Он взял колбу с дистиллятом и вынул пробку. Что-то белое и блестящее выпорхнуло из колбы, его крылышки промелькнули так близко от моего лица, что я вскрикнул и отшатнулся. Гебер вздохнул. Странник засмеялся. Гебер извлек из своего белого балахона маленький золотой пузырек и вытряхнул из него две капельки густой маслянистой жидкости — в колбу-дистиллят. Он начал читать певучим голосом:
— Одна природа радуется другой природе. Одна природа торжествует над другой природой. Одна природа побеждает другую природу!
Внутри колбы с дистиллятом вспыхнула искра. Она занялась крошечной радужной точкой света и выросла в шар, заполнивший колбу. По мере своего роста он загорался поочередно разными цветами: сначала странным черным цветом, затем белым, желтым и лиловым. По комнате разнеслось эхо — резкий треск, похожий на треск ударившей в дерево молнии. И точка света набухла, выйдя за пределы колбы. Вспыхнув, она заполнила все пространство. Она бросала радужные полосы света на все поверхности в комнате: столы, грубо оштукатуренные стены, нашу одежду. Сквозь этот свет я увидел кости Гебера, но не его плоть. У меня перехватило дыхание, и я перевел взгляд на Странника. Вместо него тоже был виден лишь скелет. Я поднял руки и увидел перед собой тонкие фаланги. Я ощутил на руках покалывание, как будто по ним бежала вода.
— Что это за магия? — выдохнул я, и свет померк.

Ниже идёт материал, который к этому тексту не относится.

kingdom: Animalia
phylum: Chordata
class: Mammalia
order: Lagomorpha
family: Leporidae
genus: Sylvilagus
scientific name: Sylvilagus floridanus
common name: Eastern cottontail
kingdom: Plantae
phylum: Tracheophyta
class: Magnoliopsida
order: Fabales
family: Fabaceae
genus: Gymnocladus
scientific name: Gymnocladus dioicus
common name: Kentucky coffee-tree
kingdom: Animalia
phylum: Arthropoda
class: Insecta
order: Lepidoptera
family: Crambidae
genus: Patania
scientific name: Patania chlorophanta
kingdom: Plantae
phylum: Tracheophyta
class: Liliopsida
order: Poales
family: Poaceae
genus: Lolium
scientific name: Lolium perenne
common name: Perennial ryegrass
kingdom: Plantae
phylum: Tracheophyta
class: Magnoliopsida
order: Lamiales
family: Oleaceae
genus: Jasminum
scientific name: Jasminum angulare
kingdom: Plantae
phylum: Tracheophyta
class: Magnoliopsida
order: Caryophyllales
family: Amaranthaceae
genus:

Комната стала прежней, и ее освещали только тусклые свечи. Гебер вылил дымящуюся жидкость из колбы в маленькую глиняную чашу и протянул мне.
— Прежде, чем был создан мир, существовал только Бог и Его имя, — произнес Странник. — Пока мы исправляем тебя камнем, который не является камнем, повторяй в уме слово, которое я шепну тебе на ухо. Это слово ты не должен говорить больше ни одному живому существу. Это одно из священных имен!